Samuel deita-se vestido e calçado de botas, seu corpo movimenta-se involuntariamente.

Ele adormece acompanhado de seus novos amigos; espasmos e tremores.

A relva do pasto está verde. Samuel levanta seus olhos e vê Ayana correndo e sorrindo alto, ele a persegue também sorrindo.

Alcançando-a, a pega pela cintura e os dois caem na relva cheirosa e macia. A negra toca-lhe suavemente o rosto com os lábios sedosos, beija-lhe o lóbulo da orelha, deixa a humidade de sua boca deslizar da orelha até os seus lábios trêmulos. A mulata pega a mão suada de Samuel e a coloca em seu seio, ele beija lhe o pescoço perfumado, suas mãos descem até as coxas firmes e arredondadas, puxa a saia de Ayana que ofegante sussurra em seu ouvido _ Ti amo Samuel, ti amo.

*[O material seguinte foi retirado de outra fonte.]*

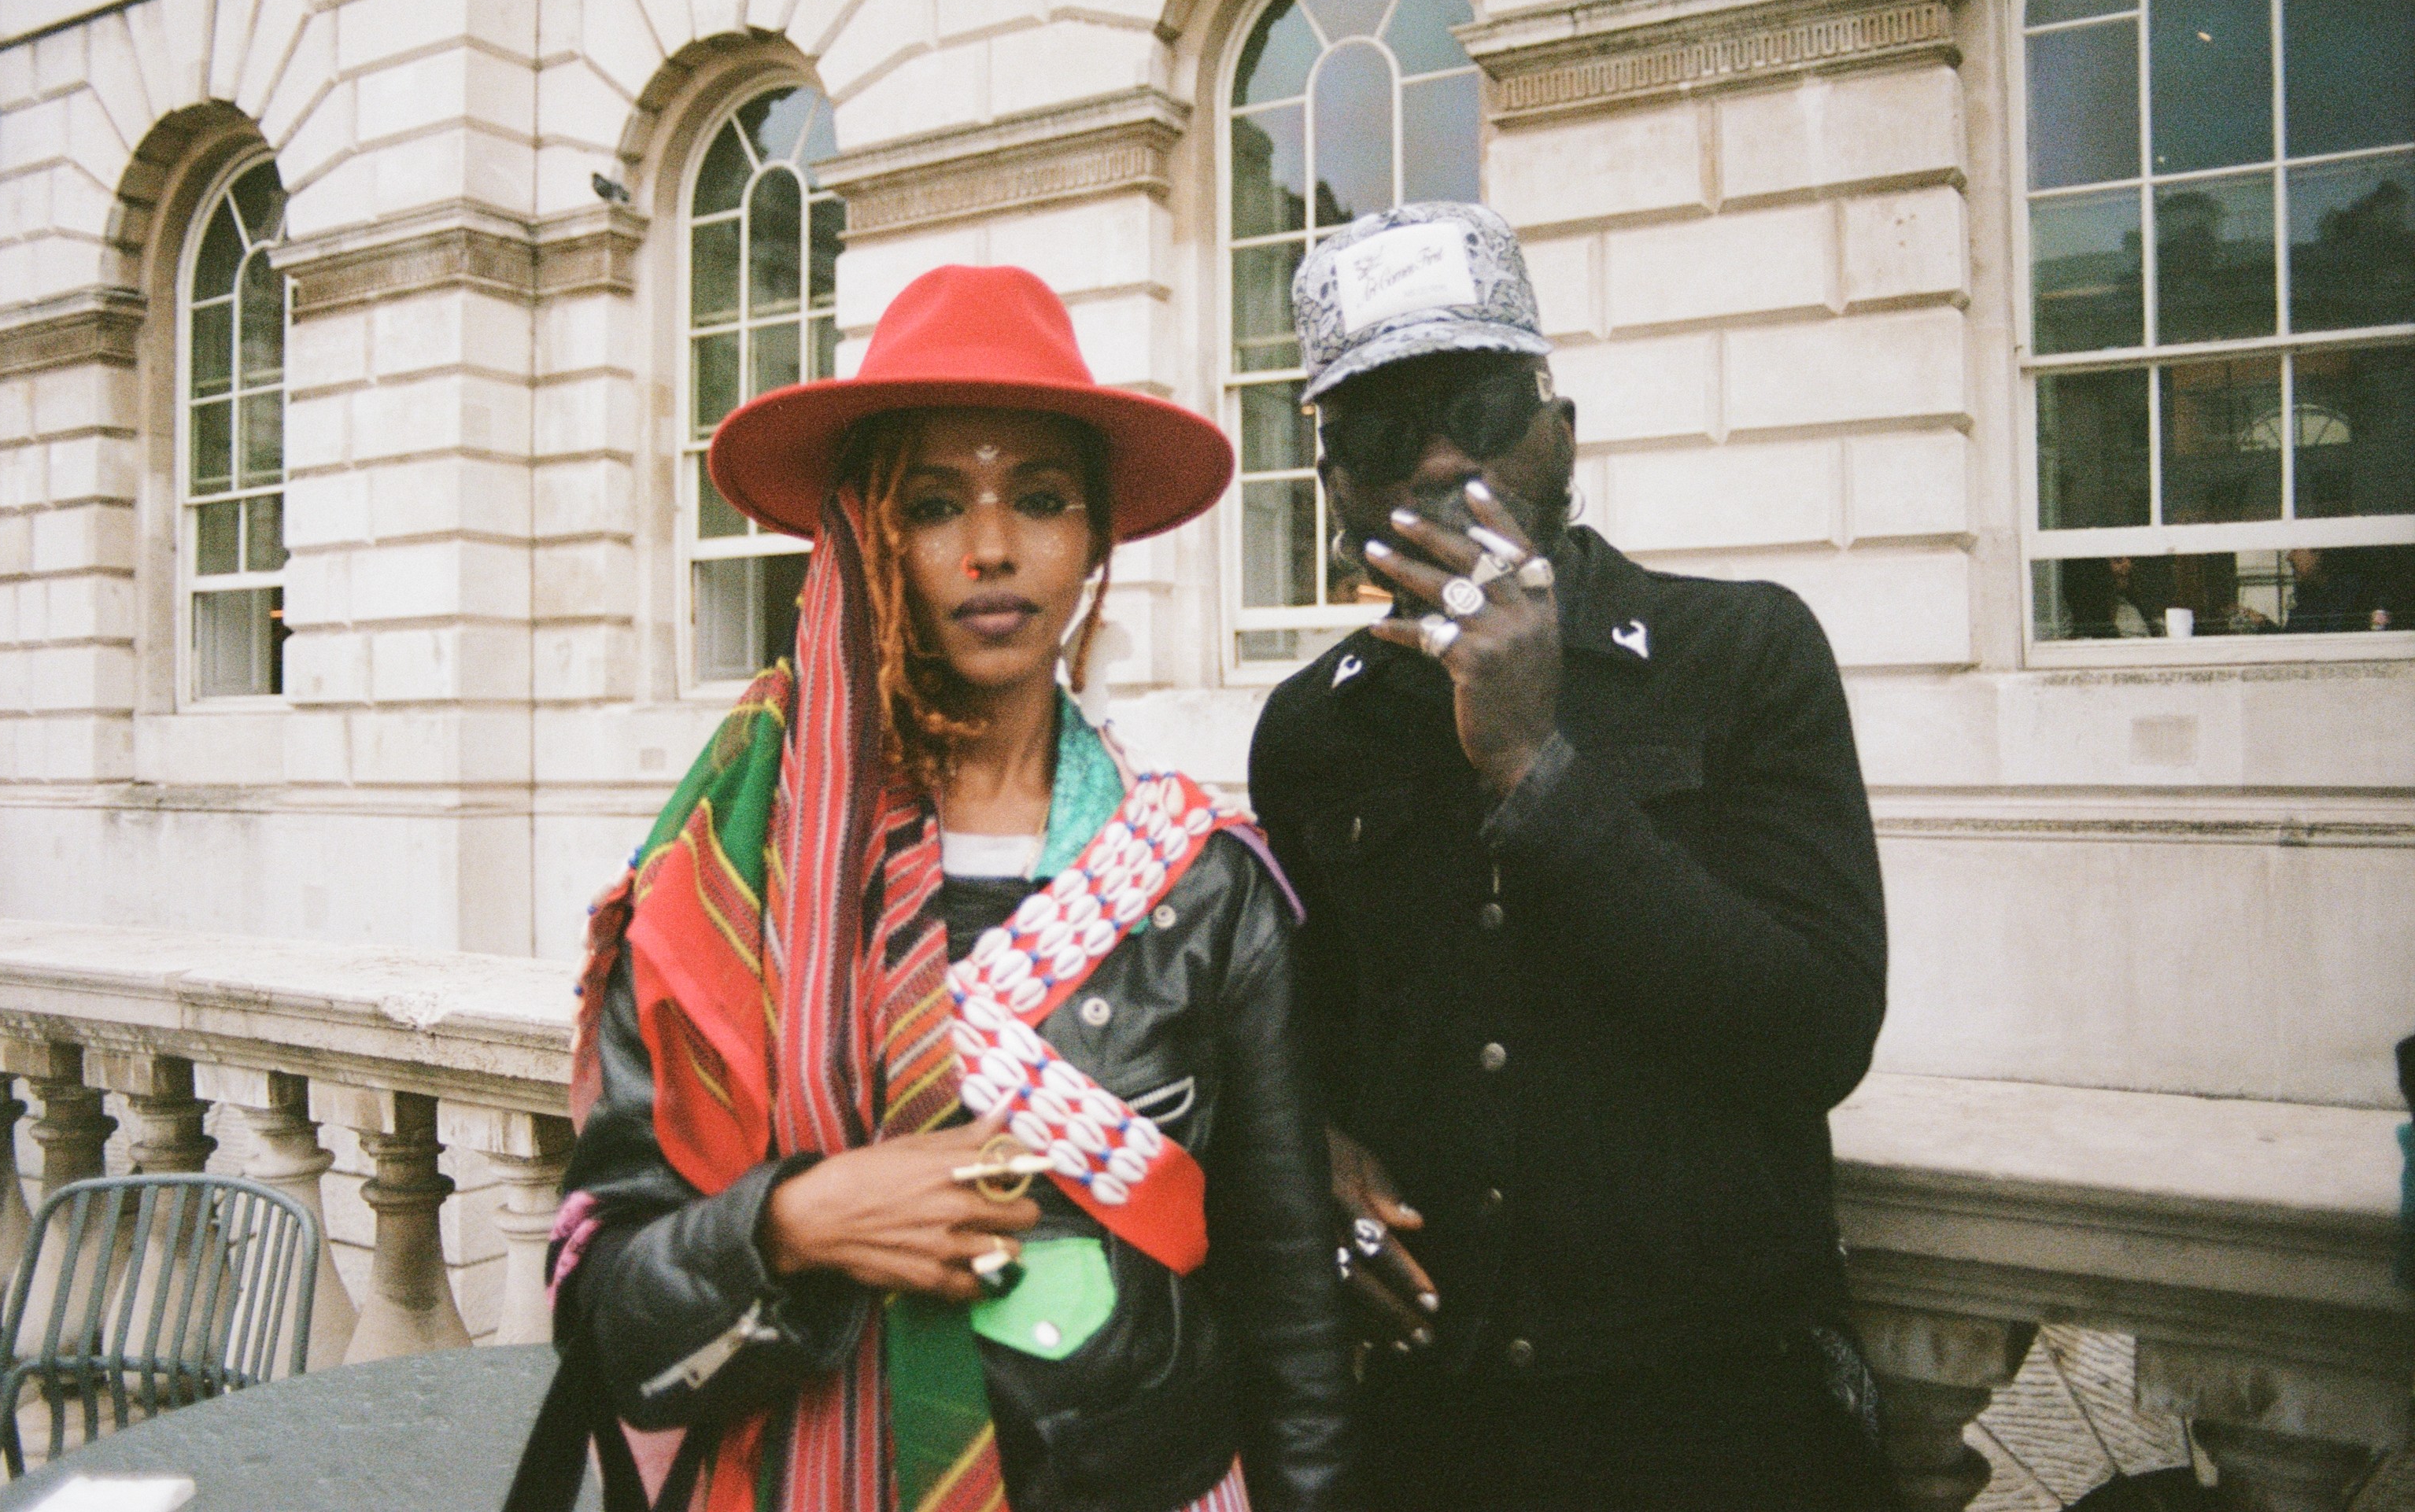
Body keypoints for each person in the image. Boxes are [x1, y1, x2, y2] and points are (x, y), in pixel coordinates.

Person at [510, 266, 1350, 1512]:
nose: (994, 548)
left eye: (1043, 499)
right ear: (865, 531)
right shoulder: (726, 883)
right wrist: (788, 1227)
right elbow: (616, 1320)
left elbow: (1287, 1306)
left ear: (1095, 539)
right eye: (937, 504)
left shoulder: (1201, 884)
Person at [1247, 204, 1894, 1511]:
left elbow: (1815, 1035)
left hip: (1713, 1414)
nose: (1437, 457)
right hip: (1436, 1422)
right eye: (1377, 430)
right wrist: (1310, 1153)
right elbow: (1306, 1042)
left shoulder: (1743, 654)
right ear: (1333, 487)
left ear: (1560, 431)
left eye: (1480, 404)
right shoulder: (1312, 732)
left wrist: (1533, 764)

Ele olha para o rosto escultural de sua amada e, e em milésimos de segundo o rosto de Beatriz aparece.

E, como se Ayana fosse sugada para uma outra dimensão, ela some no meio da relva.

Em seu lugar deitada ao seu lado aparece Beatriz, seus olhos estão chorosos e derramam sangue no lugar de lagrimas.

Samuel fica paralisado e quando tenta sair, correr atrás de Ayana ele vê nos braços de Beatriz, um feto quase morto ainda ligado ao cordão umbilical. O sangue dos olhos de Beatriz escorrem como filetes vermelhos que chegam até o feto arroxeado, ele está arquejante e puxa o ar com extrema dificuldade, tentando dar seus últimos suspiros.

Subitamente a criança abre os olhos, e no vazio que há dentro dos olhos dela, ele vê nitidamente três crianças negras escalando aquela imensidão e tentando sair pelo buraco negro e profundo dos olhos do feto. Dedos pequenos saem dos olhos da criança...

Samuel tenta gritar, mas sua voz fica embargada na garganta, ele segura sua cabeça com suas duas mãos e grita bem alto...

Senta-se sobre a cama e diz:

_Maldita Beatriz! Até em meus sonhos atrapalha minha felicidade. Maldita, maldita!